Kararı, davacı vekili ile davalı şirket vekili ayrı ayrı temyiz etmiştir.
Dosyadaki yazılara, kararın dayandığı delillerle gerektirici sebeplere, delillerin takdirinde bir isabetsizlik bulunmamasına göre, davacı vekili ile davalı şirket vekilinin temyiz itirazları yerinde görülmemiştir.

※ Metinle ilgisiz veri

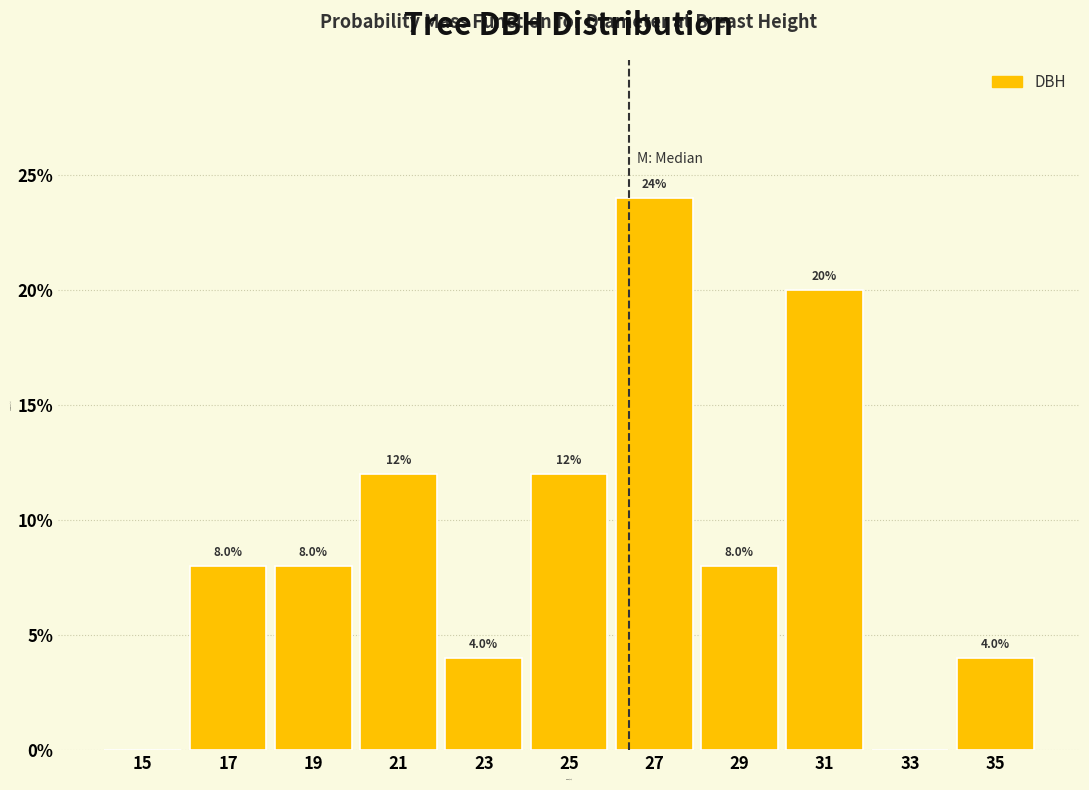

Over which range of the x-axis is the bar tallest?

26 to 28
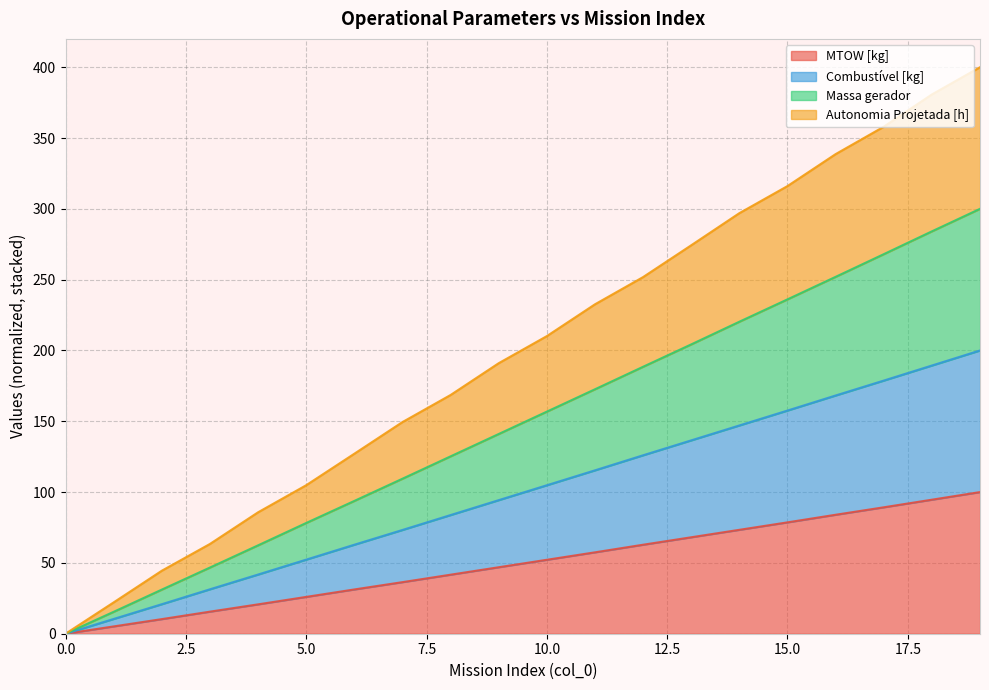

List the labels in order of Autonomia Projetada [h] value, largest first.

19, 18, 17, 16, 15, 14, 13, 12, 11, 10, 9, 8, 7, 6, 5, 4, 3, 2, 1, 0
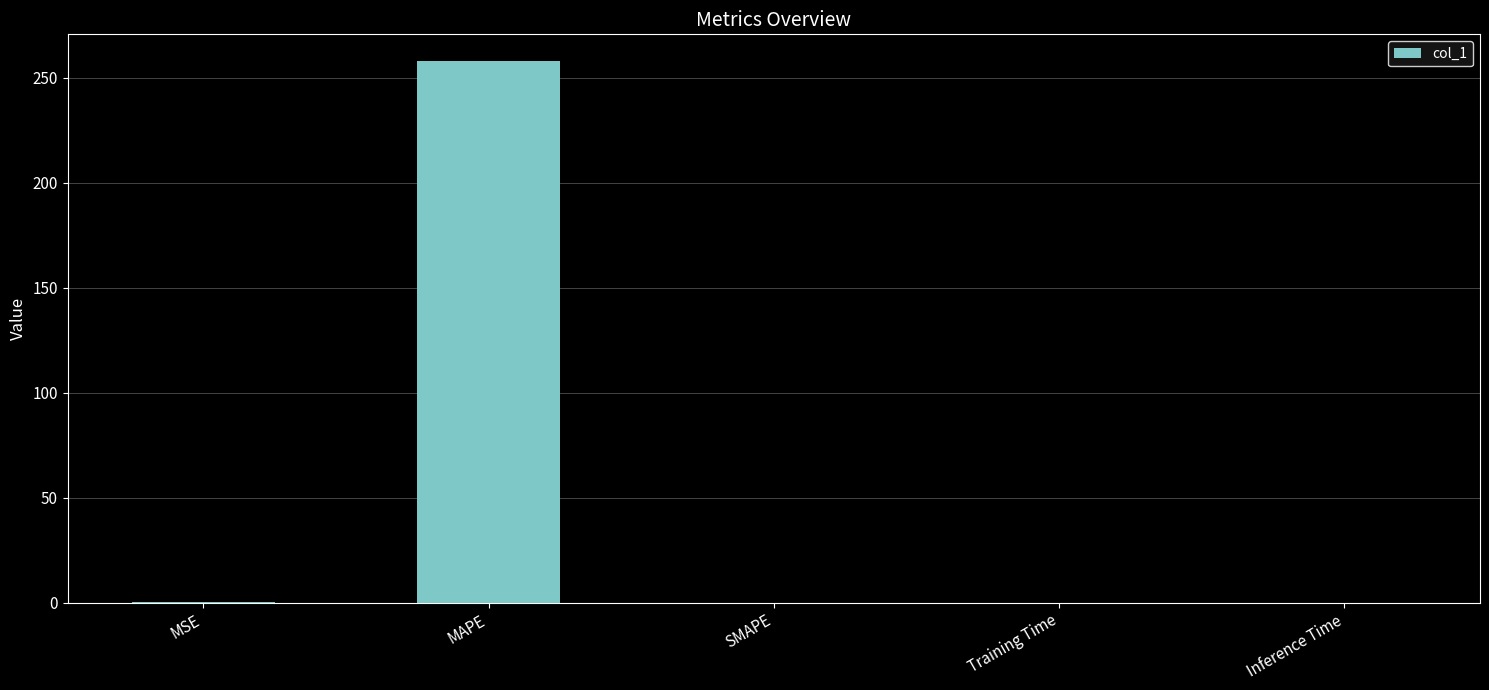

Which category has the highest value across all series?

MAPE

SONUÇ: Yukarıda açıklanan nedenlerle, davacı vekili ile davalı şirket vekilinin tüm temyiz itirazlarının reddiyle usul ve kanuna uygun bulunan hükmün ONANMASINA, vekili Yargıtay duruşmasında hazır bulunanlar yararına takdir olunan 1.100,00 TL duruşma vekalet ücretinin birbirlerinden alınarak yekdiğerine verilmesine, aşağıda yazılı onama harçlarının temyiz edenlerden alınmasına, kararın tebliğinden itibaren 15 gün içerisinde karar düzeltme yolu açık olmak üzere, 13.05.2015 tarihinde oyçokluğuyla karar verildi.
-KARŞI OY YAZISI-
Davanın dayanağı 24.05.2004 günlü düzenleme arsa payı karşılığı inşaat sözleşmesi, davacı arsa sahibi ... ile bizzat (kendi nam ve hesabına) davalılardan ... arasında imzalanmış olup, noterde yapılan kimlik tespitinde de sözleşmenin yüklenici tarafında bizzat ..."in yer aldığı belirlenmiştir. Sözleşmeyi, anılan davalının şirket adına imzaladığına veya onun adına hareket ettiğine dair noterlikçe yapılan bir tespit bulunmadığı gibi, ibraz edilen herhangi bir imza sirküleri de bulunmamaktadır. Bu itibarla sözleşme kapsamı içinde davalı şirketin adının geçmesi, sözleşmenin şirketle yapıldığı anlamında yorumlanamaz. Ne var ki tüm taraflarca şirketin de sözleşmeyle yükümlülük altına girdiği benimsendiğine göre şirketin aleyhine hüküm tesisi yerindedir. Fakat az yukarıda açıklanan nedenlerle, düzenleme-resmi sözleşmeye taraf davalı ..."in de şirket yanında davacıya karşı sorumlu tutulması gerekir.
İzah ettiğim sebeplerle, bu yöne ilişkin temyiz itirazlarının reddi kararına katılmıyorum.